The Friends of Dufferin Grove Park have tried to counteract this tendency by having trouble that erupts in the park brought back to the park for resolution. This has been a frustrating and uphill struggle. The criminal justice system presents few handles to communities in which people hope to act as something other than clients and grateful dependents. Bringing this matter back to the park was a real step forward. But it was then all the more disappointing to find that one system had simply been replaced by another. The community was included, but played little part in deciding what would be discussed and how it would be discussed.
I found the requirement that people be holding an object while speaking unnecessarily constraining. The rock was better than the more cumbersome drum would have been, but I still think it inhibited spontaneity and limited initiative within the circle. I’m sure it does prevent people from talking over one another, but an effective moderator would do the same. In the end the talking rock discouraged direct dialogue with the young man or among the other participants.

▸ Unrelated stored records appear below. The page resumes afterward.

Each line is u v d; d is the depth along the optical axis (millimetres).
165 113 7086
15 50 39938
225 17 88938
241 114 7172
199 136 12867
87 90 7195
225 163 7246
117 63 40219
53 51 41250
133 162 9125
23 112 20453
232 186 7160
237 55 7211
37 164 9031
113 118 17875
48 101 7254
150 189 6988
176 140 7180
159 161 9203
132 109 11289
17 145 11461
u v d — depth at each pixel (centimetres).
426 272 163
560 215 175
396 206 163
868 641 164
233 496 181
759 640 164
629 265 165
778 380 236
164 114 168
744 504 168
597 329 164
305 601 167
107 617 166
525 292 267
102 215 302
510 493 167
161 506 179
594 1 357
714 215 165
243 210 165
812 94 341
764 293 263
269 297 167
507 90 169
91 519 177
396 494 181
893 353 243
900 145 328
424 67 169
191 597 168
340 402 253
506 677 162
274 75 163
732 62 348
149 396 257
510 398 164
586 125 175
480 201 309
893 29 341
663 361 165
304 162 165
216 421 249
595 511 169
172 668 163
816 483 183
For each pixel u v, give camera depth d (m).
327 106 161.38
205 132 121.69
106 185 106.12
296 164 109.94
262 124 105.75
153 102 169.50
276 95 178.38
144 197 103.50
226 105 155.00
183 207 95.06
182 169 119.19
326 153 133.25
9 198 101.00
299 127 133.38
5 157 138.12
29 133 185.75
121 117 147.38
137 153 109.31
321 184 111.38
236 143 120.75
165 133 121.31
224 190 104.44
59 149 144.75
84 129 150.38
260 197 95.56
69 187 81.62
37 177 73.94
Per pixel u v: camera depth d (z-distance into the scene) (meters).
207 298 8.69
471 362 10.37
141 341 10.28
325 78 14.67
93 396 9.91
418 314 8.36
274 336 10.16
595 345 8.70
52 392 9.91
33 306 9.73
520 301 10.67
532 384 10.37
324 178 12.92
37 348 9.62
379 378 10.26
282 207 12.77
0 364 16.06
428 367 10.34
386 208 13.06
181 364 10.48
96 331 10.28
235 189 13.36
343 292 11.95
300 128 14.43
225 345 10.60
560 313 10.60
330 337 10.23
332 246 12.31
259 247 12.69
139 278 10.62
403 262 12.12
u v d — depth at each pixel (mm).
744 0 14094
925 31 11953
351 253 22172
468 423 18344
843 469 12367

I thought that ex-Judge Jim Felstiner’s word that his notes were no more than a memory aid should have been accepted. I also wonder if it is necessary or desirable to impose a requirement of confidentiality at all. Court proceedings are public, except in very exceptional circumstances, and alternative procedures should be public too. Cloaking such circle in confidentiality creates a mystique that works against the spirit of community.
It was never entirely clear to me what the authority of the circle was. There were hints, for example, that the circle-keeper knew more about the young man than we were being told. Were we there as a decision making body, or were we, in fact, being fitted into a process involving considerations to which we were not privy?
I was uneasy with the emphasis that was placed on the circle as a format. A circle is convenient way for people to see and address each other. But, in this case, the circle was presented from the outset as an institution with its own values. It was said, for example, that trust was one of the circle’s values. But, to me, trust arises only when people have proved trustworthy. It cannot be created or imposed in advance.
In the circle the participants were encouraged to talk about their own feelings and experiences, and not just about the significance of the incident that brought us together. The purpose seemed to be to dampen punitive feelings amongst the participants and to instill confidence in the youth by putting us all on the same level.
But, what got lost in this for me was the question of justice. We were there, I thought, to discuss a wrong, and to ask how it could be set right. There was much that was good about what happened in the circle. The youth was exposed to powerful statements about the consequences of his actions, and the people he hurt were able to find out what happened and say what it meant to them. A resolution was proposed. This should have been done much sooner, and not five months after the event, but it was good that it was done at all. I just don’t think that a professionally designed and administered process was necessary to achieve this essentially simple, and human result.